"When Amnesty International activists were among a small group of people who first proposed regulating the irresponsible international arms trade in the early 1990s, some even mocked the idea. Two decades on, the [arms trade] treaty now becomes a legally binding reality," Salil Shetty, Amnesty International's Secretary General, said.
According to the watchog, every year at least half a million people die and millions more are hurt and forced to leave their homes due to inadequate international weapons trade regulation. The global arms trade is said to be worth almost $100 billion, but a significant portion of the weapons trade is illegal and remains undocumented.
The ATT consists of a number of laws aimed at stopping the flow of arms to countries participating in severe human rights violations, including war crimes and genocide.
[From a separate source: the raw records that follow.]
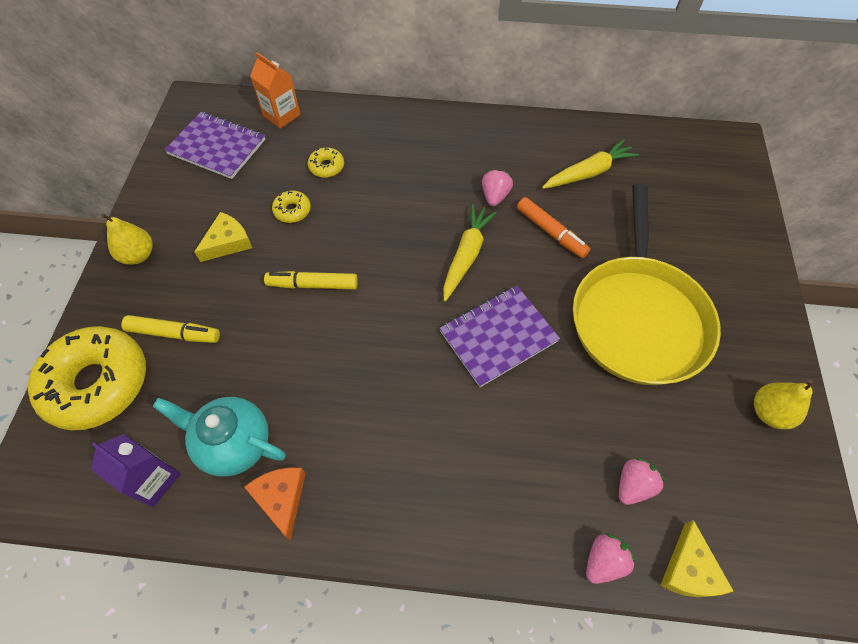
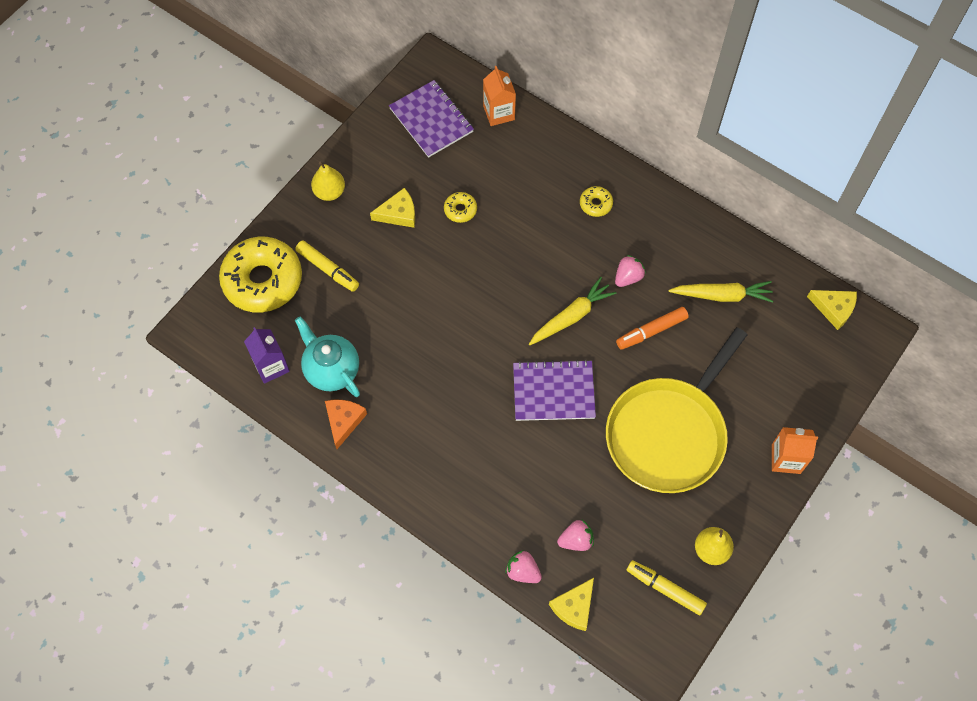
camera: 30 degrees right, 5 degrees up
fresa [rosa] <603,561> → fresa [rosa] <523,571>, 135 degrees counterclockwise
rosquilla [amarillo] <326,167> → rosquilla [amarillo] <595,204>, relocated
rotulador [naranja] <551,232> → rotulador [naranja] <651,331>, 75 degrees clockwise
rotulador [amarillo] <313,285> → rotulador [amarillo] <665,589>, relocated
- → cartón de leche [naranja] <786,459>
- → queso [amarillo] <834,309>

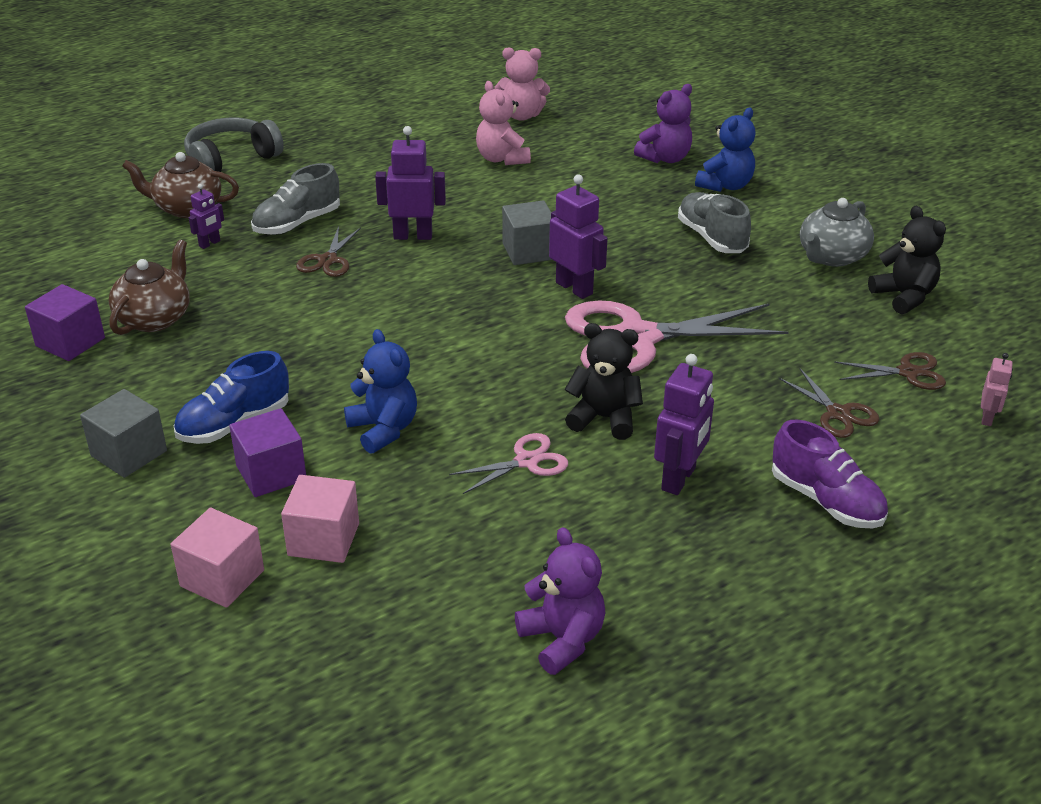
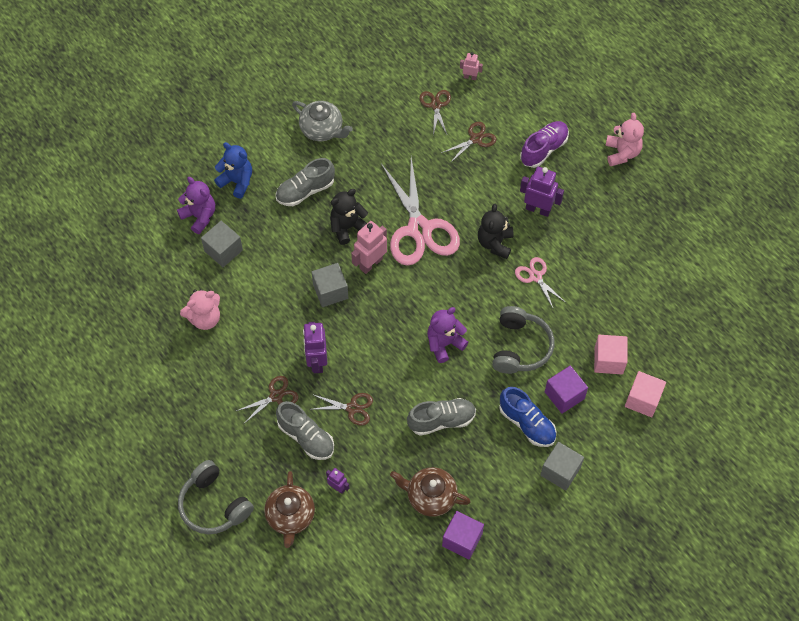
camera: 95 degrees left, 25 degrees up
- → cubo [gris] <223,250>
- → tijeras [marrón] <276,396>
osito [negro] <904,296> → osito [negro] <347,227>, relocated
robot [morado] <574,288> → robot [rosa] <370,263>
- → zapato [gris] <441,420>
osito [morado] <562,639> → osito [morado] <444,344>, relocated
osito [azul] <383,429> → auriculares [gris] <520,347>
osito [rosa] <521,115> → osito [rosa] <622,153>, relocated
Amnesty International cites weapons supplied by the United States to Iraq and arms shipments from China to South Sudan, countries where numerous proven crimes against humanity are committed.
In April 2013, the United Nations General Assembly voted to adopt the ATT by 155 votes. The ATT was ratified by 50 states on September 25, permitting the treaty to enter into force 90 days later, on December 24. As of now, 60 states, including five of ten top arms exporters, France, Germany, Italy, Spain and the UK, have already ratified the ATT.
Amnesty International has been campaigning to create international binding laws to limit weapons trade since the early 1990s. Since then, over a million people have joined the call for governments to sign and ratify the ATT.